_What you need to do_
Of the records that follow, copy only the lines from the line containing "right shoulder: (456, 490)" to the line containing "right elbow: (1015, 466)", both included, exactly as written.

_Source information_
__________

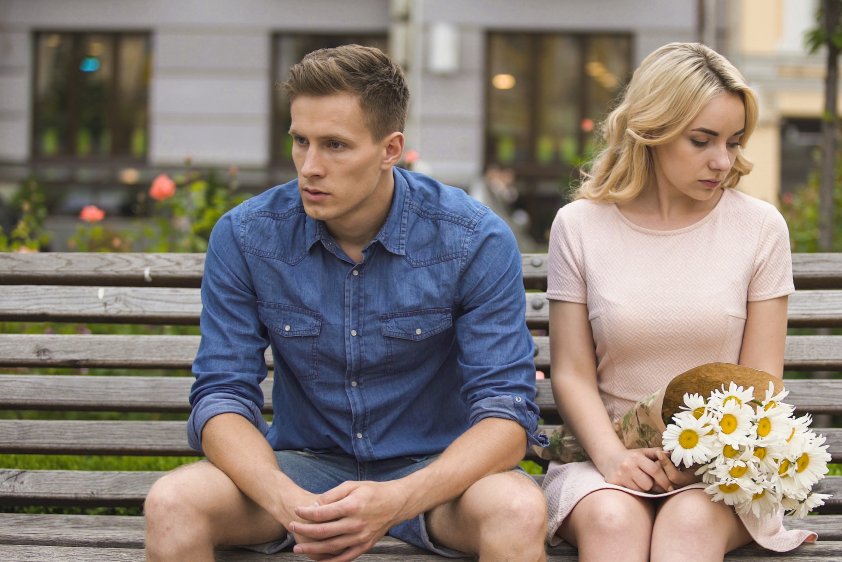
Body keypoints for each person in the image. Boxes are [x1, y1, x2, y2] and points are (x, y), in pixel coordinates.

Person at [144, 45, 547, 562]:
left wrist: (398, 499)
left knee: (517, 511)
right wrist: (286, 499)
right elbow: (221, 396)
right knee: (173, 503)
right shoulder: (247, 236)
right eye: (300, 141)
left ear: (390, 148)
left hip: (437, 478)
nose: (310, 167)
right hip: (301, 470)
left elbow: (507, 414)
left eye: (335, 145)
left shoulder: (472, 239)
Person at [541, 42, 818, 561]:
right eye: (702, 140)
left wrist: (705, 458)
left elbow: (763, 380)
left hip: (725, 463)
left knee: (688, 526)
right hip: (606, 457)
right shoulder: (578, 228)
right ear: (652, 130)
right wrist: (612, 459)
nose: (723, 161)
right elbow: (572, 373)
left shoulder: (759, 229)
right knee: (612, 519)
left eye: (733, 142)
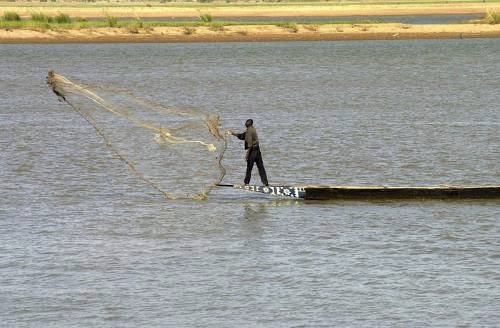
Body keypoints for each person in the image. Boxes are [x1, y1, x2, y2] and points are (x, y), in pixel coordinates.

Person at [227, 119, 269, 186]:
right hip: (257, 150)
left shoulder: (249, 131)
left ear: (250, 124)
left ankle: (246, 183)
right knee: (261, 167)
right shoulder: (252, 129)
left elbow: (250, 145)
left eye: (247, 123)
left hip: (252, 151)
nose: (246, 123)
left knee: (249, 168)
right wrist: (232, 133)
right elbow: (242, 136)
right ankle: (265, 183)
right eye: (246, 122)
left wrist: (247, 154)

__________

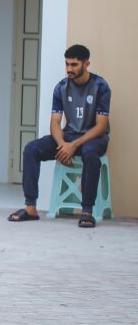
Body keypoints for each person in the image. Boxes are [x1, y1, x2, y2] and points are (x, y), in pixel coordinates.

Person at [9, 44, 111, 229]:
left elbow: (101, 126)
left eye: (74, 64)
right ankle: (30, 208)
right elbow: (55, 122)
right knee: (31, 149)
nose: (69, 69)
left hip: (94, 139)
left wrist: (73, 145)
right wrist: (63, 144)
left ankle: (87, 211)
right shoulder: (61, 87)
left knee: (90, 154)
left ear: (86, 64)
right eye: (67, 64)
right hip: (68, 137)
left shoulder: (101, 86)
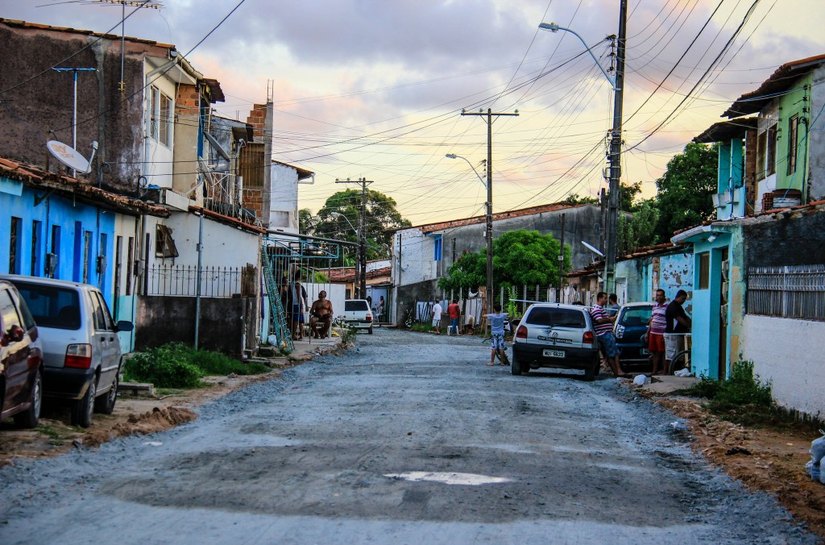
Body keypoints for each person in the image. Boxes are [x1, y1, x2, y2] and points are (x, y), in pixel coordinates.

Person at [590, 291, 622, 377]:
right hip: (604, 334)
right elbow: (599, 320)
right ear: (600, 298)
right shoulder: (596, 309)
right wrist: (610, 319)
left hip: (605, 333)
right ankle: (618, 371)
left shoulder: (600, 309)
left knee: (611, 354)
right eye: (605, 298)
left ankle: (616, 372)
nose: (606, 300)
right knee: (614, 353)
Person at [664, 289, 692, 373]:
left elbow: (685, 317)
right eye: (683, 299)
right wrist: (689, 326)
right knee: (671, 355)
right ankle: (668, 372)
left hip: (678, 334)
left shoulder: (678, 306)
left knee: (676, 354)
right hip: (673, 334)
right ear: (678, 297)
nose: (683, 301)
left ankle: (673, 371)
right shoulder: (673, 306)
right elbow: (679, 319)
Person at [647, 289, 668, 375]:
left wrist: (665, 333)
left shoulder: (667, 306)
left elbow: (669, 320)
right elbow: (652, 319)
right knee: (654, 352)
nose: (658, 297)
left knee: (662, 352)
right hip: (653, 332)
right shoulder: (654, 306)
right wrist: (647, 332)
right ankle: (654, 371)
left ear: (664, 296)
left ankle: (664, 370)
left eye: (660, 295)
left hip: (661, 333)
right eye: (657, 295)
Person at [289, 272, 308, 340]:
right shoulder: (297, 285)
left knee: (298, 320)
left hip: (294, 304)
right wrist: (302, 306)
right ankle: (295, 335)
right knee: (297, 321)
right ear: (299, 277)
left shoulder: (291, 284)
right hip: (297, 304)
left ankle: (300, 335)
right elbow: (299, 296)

__________

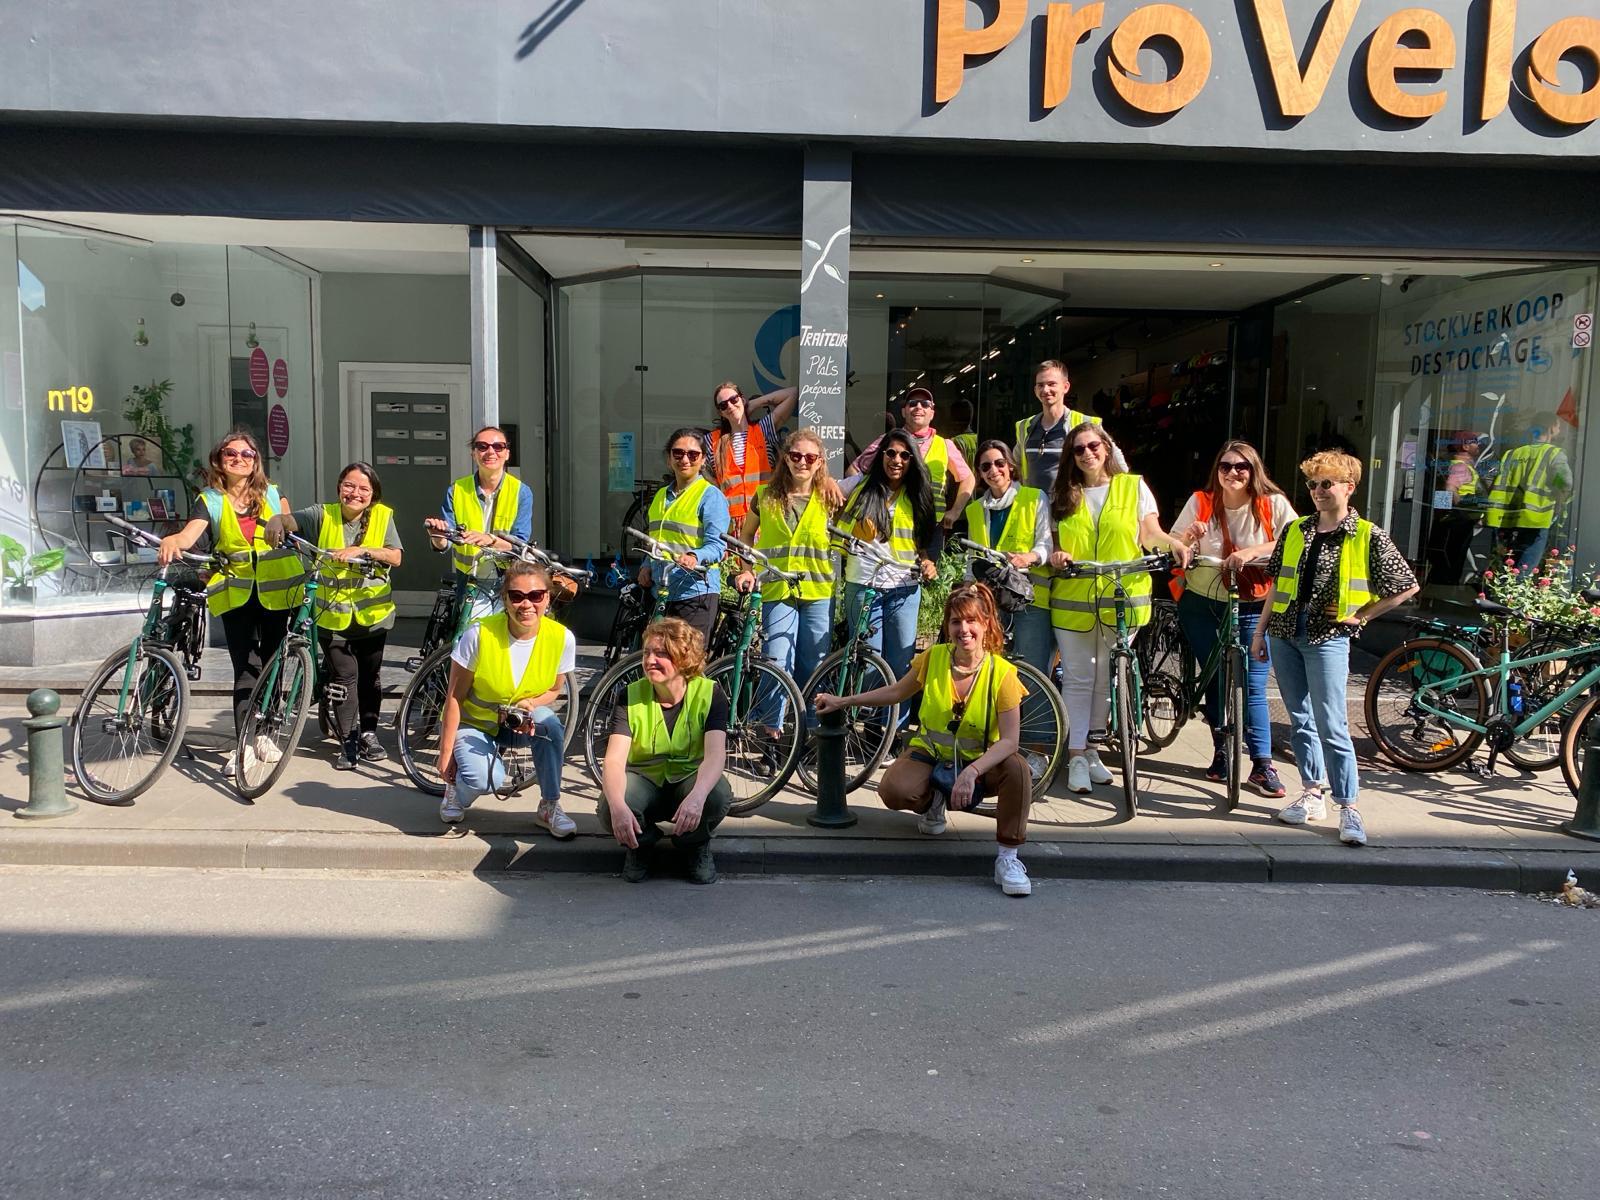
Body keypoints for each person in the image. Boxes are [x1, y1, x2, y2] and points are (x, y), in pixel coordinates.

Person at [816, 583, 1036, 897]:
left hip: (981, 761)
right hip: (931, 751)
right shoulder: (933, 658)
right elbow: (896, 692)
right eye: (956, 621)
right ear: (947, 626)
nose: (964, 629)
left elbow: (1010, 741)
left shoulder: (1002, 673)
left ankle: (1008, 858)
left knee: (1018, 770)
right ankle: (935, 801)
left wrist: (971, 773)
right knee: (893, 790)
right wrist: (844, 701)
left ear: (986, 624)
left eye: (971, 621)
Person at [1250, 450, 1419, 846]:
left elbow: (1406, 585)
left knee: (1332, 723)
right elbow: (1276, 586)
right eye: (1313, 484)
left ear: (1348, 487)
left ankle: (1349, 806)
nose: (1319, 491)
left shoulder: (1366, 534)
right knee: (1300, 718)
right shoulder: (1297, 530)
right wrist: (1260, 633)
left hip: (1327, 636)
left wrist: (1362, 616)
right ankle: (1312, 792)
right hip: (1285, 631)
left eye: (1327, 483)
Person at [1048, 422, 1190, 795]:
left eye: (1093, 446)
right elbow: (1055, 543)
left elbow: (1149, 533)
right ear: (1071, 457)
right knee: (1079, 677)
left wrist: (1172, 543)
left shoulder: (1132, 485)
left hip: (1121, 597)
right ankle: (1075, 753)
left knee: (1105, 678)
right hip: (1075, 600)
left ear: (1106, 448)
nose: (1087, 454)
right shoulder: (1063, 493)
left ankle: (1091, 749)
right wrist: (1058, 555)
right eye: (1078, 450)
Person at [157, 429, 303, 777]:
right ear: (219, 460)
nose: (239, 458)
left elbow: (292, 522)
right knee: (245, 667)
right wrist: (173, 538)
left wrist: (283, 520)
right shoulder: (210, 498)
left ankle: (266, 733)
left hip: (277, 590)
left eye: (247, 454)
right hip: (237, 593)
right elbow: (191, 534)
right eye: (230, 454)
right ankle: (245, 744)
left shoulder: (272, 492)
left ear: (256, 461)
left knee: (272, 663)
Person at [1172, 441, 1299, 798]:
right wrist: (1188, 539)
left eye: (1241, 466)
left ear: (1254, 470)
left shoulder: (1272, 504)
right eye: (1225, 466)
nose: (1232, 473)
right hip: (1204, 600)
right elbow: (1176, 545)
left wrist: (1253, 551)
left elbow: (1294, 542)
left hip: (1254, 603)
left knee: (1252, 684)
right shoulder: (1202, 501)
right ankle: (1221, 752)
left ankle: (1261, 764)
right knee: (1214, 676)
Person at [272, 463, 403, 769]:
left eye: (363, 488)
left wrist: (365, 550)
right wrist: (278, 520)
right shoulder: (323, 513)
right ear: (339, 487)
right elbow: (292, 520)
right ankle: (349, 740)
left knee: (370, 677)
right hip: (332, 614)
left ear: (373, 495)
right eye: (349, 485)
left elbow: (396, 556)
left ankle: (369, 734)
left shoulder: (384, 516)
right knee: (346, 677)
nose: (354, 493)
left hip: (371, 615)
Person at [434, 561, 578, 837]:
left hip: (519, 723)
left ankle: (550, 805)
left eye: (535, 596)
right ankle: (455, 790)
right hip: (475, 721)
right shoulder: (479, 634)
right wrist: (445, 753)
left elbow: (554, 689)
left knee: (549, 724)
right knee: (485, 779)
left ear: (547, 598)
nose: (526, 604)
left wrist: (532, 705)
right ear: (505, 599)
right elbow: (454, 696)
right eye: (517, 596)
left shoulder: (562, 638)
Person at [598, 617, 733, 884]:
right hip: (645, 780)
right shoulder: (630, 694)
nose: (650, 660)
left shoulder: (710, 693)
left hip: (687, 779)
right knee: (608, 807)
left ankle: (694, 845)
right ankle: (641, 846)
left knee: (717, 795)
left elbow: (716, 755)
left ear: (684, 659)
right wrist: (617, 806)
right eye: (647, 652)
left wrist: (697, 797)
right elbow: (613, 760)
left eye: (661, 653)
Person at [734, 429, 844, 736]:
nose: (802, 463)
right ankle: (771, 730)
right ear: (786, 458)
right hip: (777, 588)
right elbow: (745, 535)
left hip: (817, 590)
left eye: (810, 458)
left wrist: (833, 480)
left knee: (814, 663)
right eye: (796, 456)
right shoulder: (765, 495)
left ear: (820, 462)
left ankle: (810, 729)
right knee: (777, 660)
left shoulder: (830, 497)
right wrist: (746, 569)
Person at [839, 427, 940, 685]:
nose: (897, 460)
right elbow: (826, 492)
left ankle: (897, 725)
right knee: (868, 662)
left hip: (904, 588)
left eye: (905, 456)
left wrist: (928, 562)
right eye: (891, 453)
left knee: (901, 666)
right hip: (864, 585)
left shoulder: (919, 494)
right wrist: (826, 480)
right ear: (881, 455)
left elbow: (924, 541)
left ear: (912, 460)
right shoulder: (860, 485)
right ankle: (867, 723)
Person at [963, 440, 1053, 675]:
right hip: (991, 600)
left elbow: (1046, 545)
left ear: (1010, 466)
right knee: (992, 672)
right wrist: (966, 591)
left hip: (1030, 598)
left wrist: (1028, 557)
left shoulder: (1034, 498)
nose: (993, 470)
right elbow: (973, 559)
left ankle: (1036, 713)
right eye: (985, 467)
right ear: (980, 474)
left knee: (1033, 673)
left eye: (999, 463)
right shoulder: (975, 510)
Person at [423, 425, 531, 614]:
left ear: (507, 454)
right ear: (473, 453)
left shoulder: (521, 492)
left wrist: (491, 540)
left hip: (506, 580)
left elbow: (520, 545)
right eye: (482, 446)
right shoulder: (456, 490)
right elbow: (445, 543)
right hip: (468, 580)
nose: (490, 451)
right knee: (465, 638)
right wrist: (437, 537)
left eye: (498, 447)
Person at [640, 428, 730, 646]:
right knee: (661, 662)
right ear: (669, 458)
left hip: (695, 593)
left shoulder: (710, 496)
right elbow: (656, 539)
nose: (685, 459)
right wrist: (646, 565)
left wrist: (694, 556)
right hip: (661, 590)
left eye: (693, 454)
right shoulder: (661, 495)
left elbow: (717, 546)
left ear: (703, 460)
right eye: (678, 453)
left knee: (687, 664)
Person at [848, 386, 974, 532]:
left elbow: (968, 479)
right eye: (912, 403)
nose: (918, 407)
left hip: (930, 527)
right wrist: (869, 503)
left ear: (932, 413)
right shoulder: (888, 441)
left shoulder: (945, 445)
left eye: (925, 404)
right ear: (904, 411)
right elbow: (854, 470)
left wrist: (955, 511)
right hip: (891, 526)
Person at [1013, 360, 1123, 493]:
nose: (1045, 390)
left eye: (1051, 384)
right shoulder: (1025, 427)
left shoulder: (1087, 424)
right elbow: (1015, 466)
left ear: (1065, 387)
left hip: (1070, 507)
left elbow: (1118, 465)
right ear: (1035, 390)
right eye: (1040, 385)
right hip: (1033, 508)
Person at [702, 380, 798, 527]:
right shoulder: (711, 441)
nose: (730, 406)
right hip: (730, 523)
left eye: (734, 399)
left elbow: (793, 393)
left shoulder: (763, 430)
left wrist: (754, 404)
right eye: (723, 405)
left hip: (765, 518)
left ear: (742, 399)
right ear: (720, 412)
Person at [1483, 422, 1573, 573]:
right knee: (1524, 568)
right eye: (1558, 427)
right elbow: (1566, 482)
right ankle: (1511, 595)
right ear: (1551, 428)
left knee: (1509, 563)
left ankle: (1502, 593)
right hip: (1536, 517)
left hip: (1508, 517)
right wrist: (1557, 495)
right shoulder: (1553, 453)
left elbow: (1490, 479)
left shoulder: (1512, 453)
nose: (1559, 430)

__________

_Exercise answer_
right shoulder: (456, 490)
right elbow: (445, 543)
right hip: (468, 580)
nose: (490, 451)
right knee: (465, 638)
right wrist: (437, 537)
left eye: (498, 447)
Person at [640, 428, 730, 646]:
right knee: (661, 662)
right ear: (669, 458)
left hip: (695, 593)
left shoulder: (710, 496)
right elbow: (656, 539)
nose: (685, 459)
right wrist: (646, 565)
left wrist: (694, 556)
right hip: (661, 590)
left eye: (693, 454)
right shoulder: (661, 495)
left elbow: (717, 546)
left ear: (703, 460)
right eye: (678, 453)
left knee: (687, 664)
Person at [848, 386, 974, 532]:
left elbow: (968, 479)
right eye: (912, 403)
nose: (918, 407)
left hip: (930, 527)
right wrist: (869, 503)
left ear: (932, 413)
right shoulder: (888, 441)
left shoulder: (945, 445)
left eye: (925, 404)
right ear: (904, 411)
right elbow: (854, 470)
left wrist: (955, 511)
right hip: (891, 526)
Person at [1013, 360, 1123, 493]:
nose: (1045, 390)
left eye: (1051, 384)
right shoulder: (1025, 427)
left shoulder: (1087, 424)
right elbow: (1015, 466)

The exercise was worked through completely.